The cult of witchcraft has a long history in Italy, the signs are all around us, if we know where to look. The first in a series of four articles about witchcraft in Italy.
If there was ever a place where nothing is as it seems, where tradition and superstition overlap with history and religion, where piety and respectability rub shoulders with profanity and corruption it is Italy. The country that now hosts the seat of Catholicism, the Vatican, is also the territory from which the cult of Witchcraft originated and still preserves a clandestine presence.
The modern notion of Italy is of an ordered state, a country of immovable institutions and fixed traditions, but we would be mistaken, there are always two sides to the coin in Italy. For governance and institutions of power there is the subversive political element, for justice and the courts there exists the Mafia, for the institutions of organised religion, there is the folkloric traditions of a pagan past.
One of the most important texts on witchcraft was by an American-Italian journalist Charles Godfrey Leland who travelled throughout Italy recording folkloric and linguistic traditions. 'The Aradia: Gospel of the Witches', was published in 1899 and has since become the principle text or 'scripture' of the modern witchcraft cult of Wicca or of the American sect of Stregheria.
Leland gleaned most of his information from a young Florentine woman known as 'Maddalena' who worked in the parlours of Florence in the 1890's as a fortune-teller. She claimed to be from a long line of witches and sorcerers and she became Leland's primary source for all his writings on witchcraft, eventually producing the 'Vangelo' manuscrpt which eventually translated as 'The Aradia'.
Useful as a modern reference point for Italian witchcraft but the traditions and practices, especially of spell casting and incantation had been long held in Italy and Leland argued that they were an amalgamation of traditions and superstitions that had existed since ancient times and morphed throughout history. Describes the roots of 'Stregheria' [Italian witchcraft] as a syncretic offshoot of Etruscan religion and later blended with Etruscan peasnat religion, medieval Christian heresy and veneration of saints.
The Witch's Sabbat, 17th Century woodcut
According to Leland's texts the tradition of the Strega, was based on the worship of the pagan moon goddess Diana, as opposed to the god of 'the cities' and civilisation where the Sun gods where worshiped. Followers would meet on nights of the full moon and dance around naked and partake in sexual orgies that would ensure fertility of the land and ensure a safe harvest. Leland wrote: " The witches even now form a fragmentary secret society or sect that they call it that of the Old Religion and that there are in the Romagna entire villages in which the people are completely heathen."
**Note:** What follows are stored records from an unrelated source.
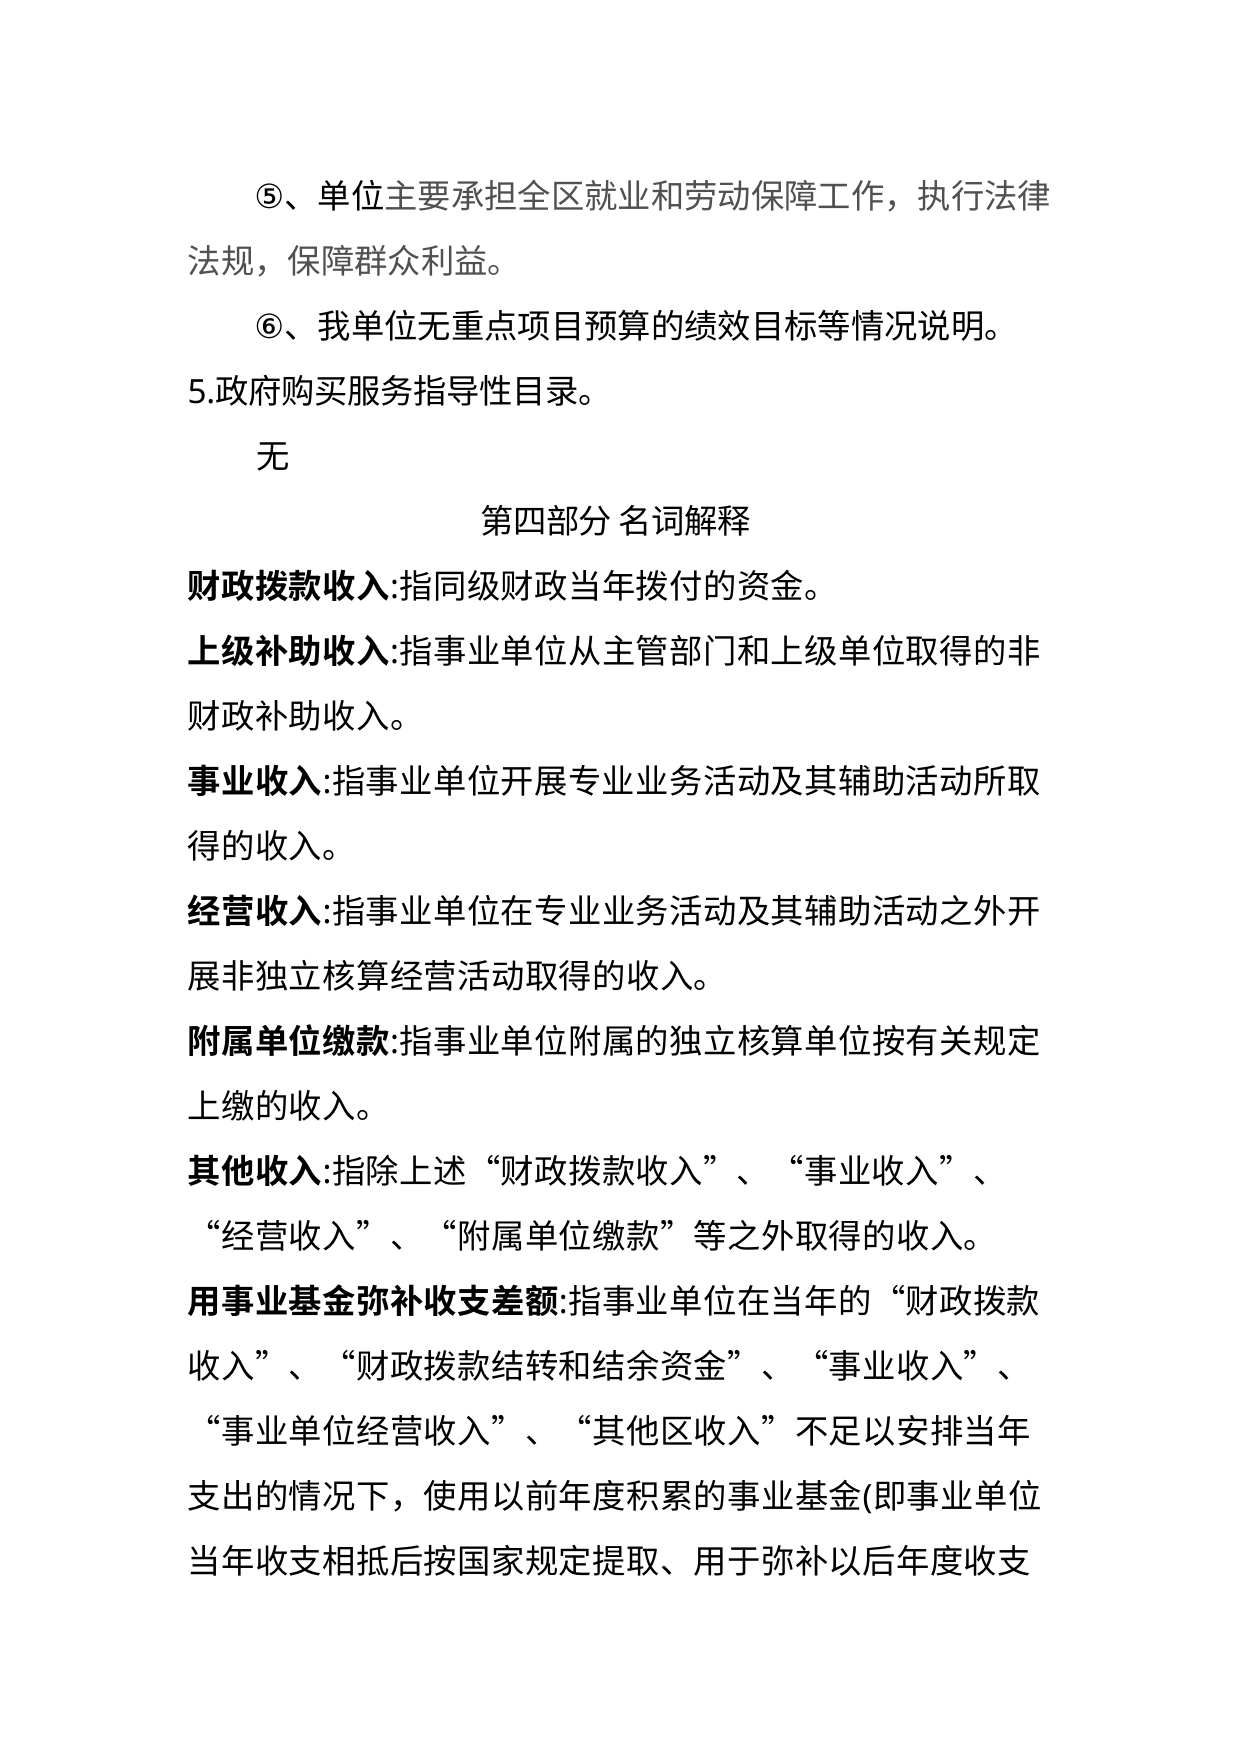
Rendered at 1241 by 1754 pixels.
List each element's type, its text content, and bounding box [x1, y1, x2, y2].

text ⑥、我单位无重点项目预算的绩效目标等情况说明。 [187, 292, 1053, 357]
text 其他收入:指除上述“财政拨款收入”、“事业收入”、“经营收入”、“附属单位缴款”等之外取得的收入。 [187, 1137, 1053, 1267]
text 无 [187, 422, 1053, 487]
text 事业收入:指事业单位开展专业业务活动及其辅助活动所取得的收入。 [187, 747, 1053, 877]
text 附属单位缴款:指事业单位附属的独立核算单位按有关规定上缴的收入。 [187, 1007, 1053, 1137]
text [187, 1267, 1053, 1592]
text 财政拨款收入:指同级财政当年拨付的资金。 [187, 552, 1053, 617]
text ⑤、单位主要承担全区就业和劳动保障工作，执行法律法规，保障群众利益。 [187, 162, 1053, 292]
text 第四部分 名词解释 [187, 487, 1053, 552]
text 上级补助收入:指事业单位从主管部门和上级单位取得的非财政补助收入。 [187, 617, 1053, 747]
text 经营收入:指事业单位在专业业务活动及其辅助活动之外开展非独立核算经营活动取得的收入。 [187, 877, 1053, 1007]
text 5.政府购买服务指导性目录。 [187, 357, 1053, 422]
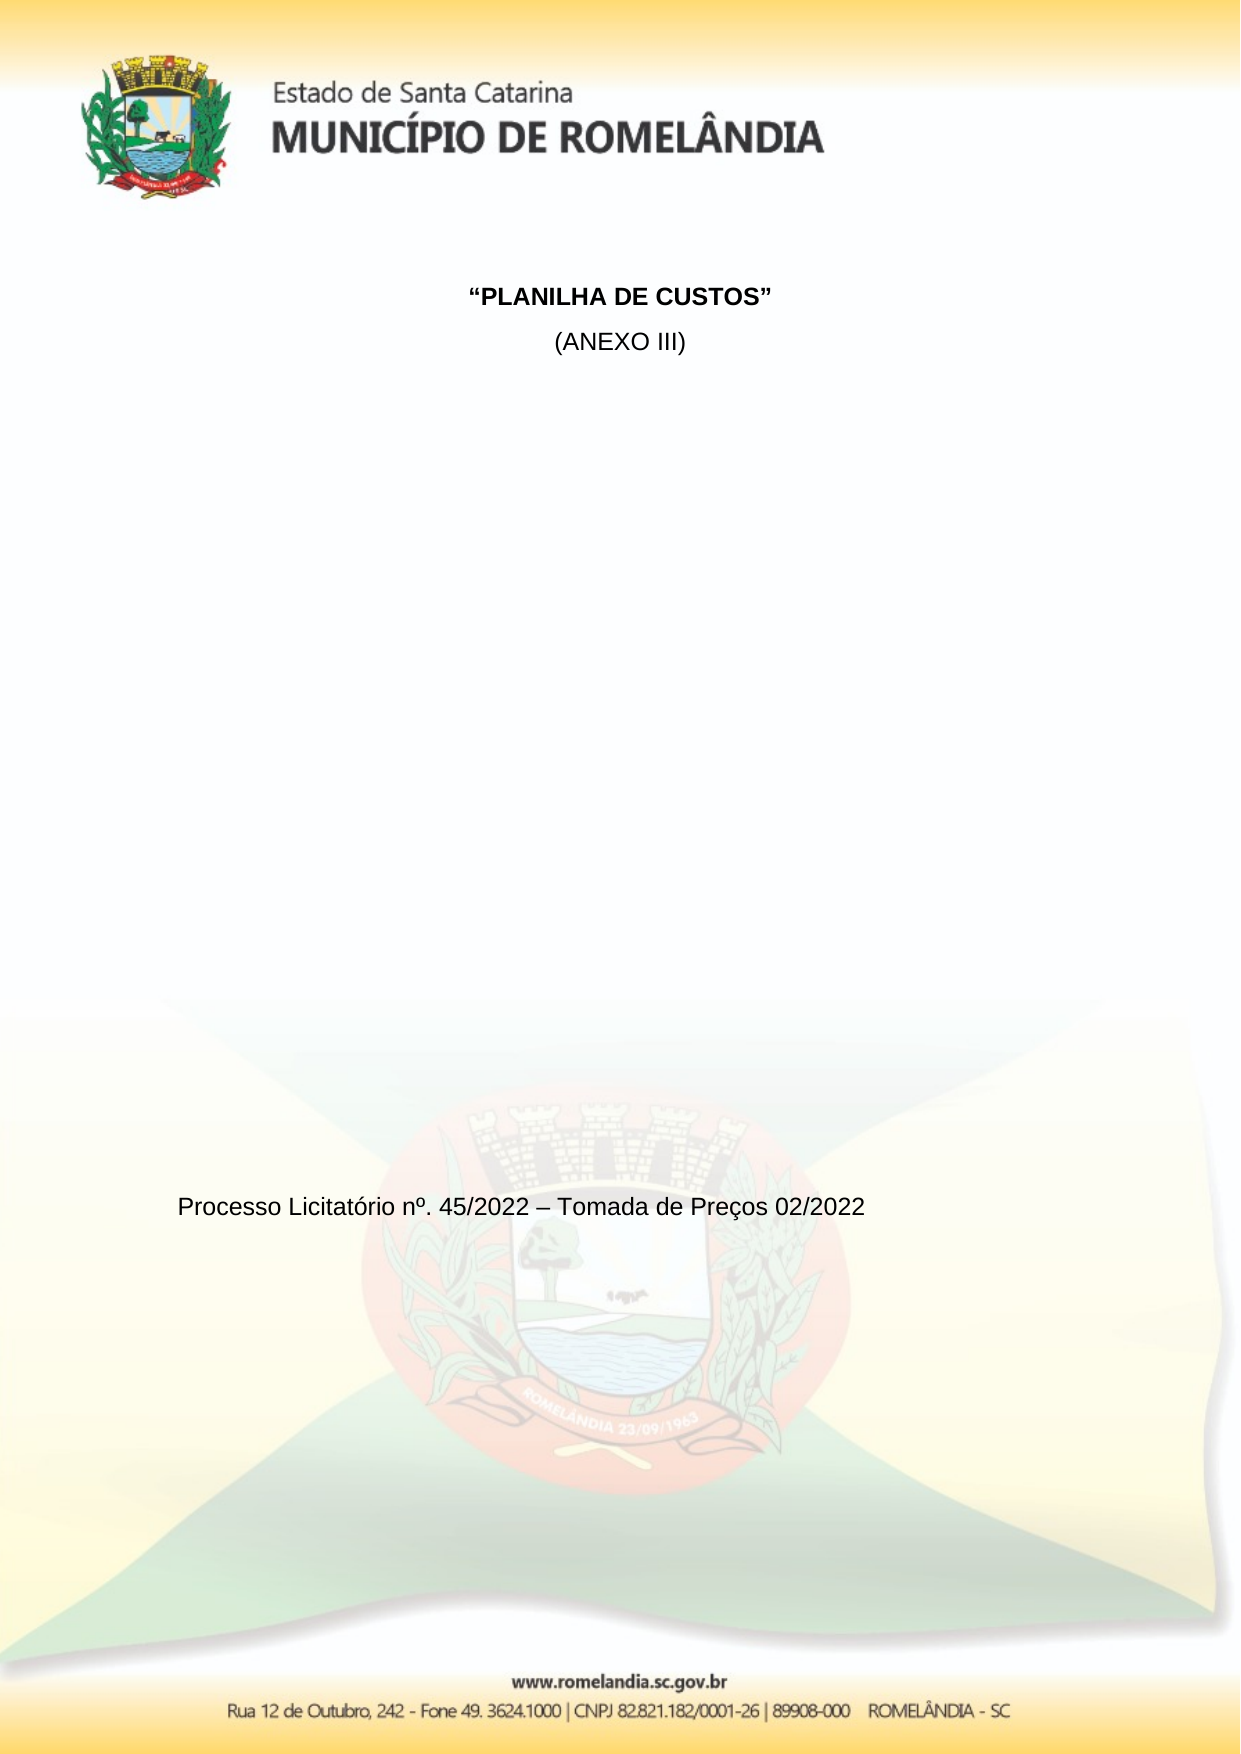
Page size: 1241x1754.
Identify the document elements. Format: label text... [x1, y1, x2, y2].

text “PLANILHA DE CUSTOS” [177, 282, 1063, 311]
text Processo Licitatório nº. 45/2022 – Tomada de Preços 02/2022 [177, 1192, 1063, 1221]
picture [0, 0, 1241, 1754]
text (ANEXO III) [177, 327, 1063, 356]
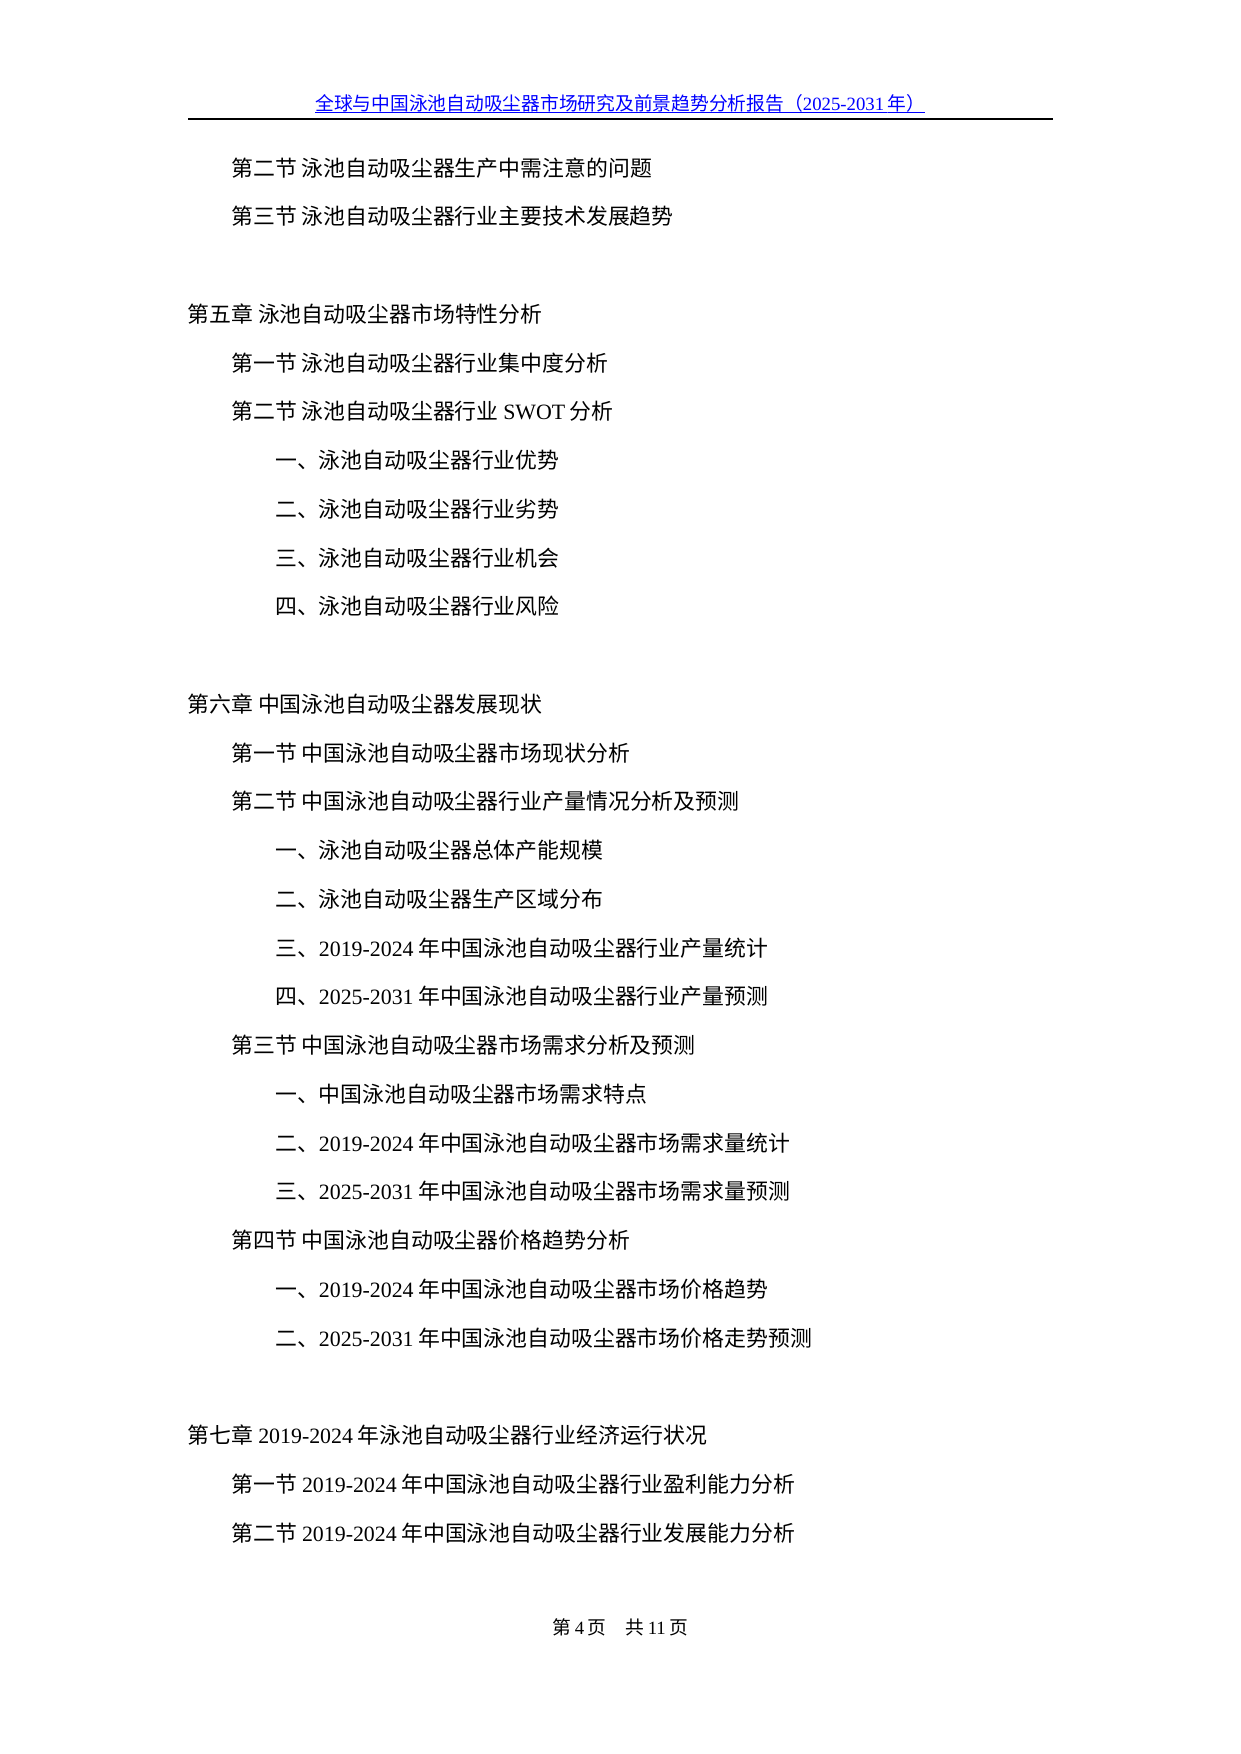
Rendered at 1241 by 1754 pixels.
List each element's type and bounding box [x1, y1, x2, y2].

text [187, 150, 1053, 1548]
Witches burning at the stake
Leland's witches fit comfortably with the European stereotype of the female witch that had survived since the time of the Roman inquisition in the latter half of the 16th century. A sort of religious purge of all perceived enemies of the Catholic church where the holding of conflicting ideologies was tried and punished as a criminal act. Somewhere between 51,000 and 75,000 trials were conducted on behalf of the Inquisition resulting in some 1,250 death sentences. Witches were burnt at the stake in this time.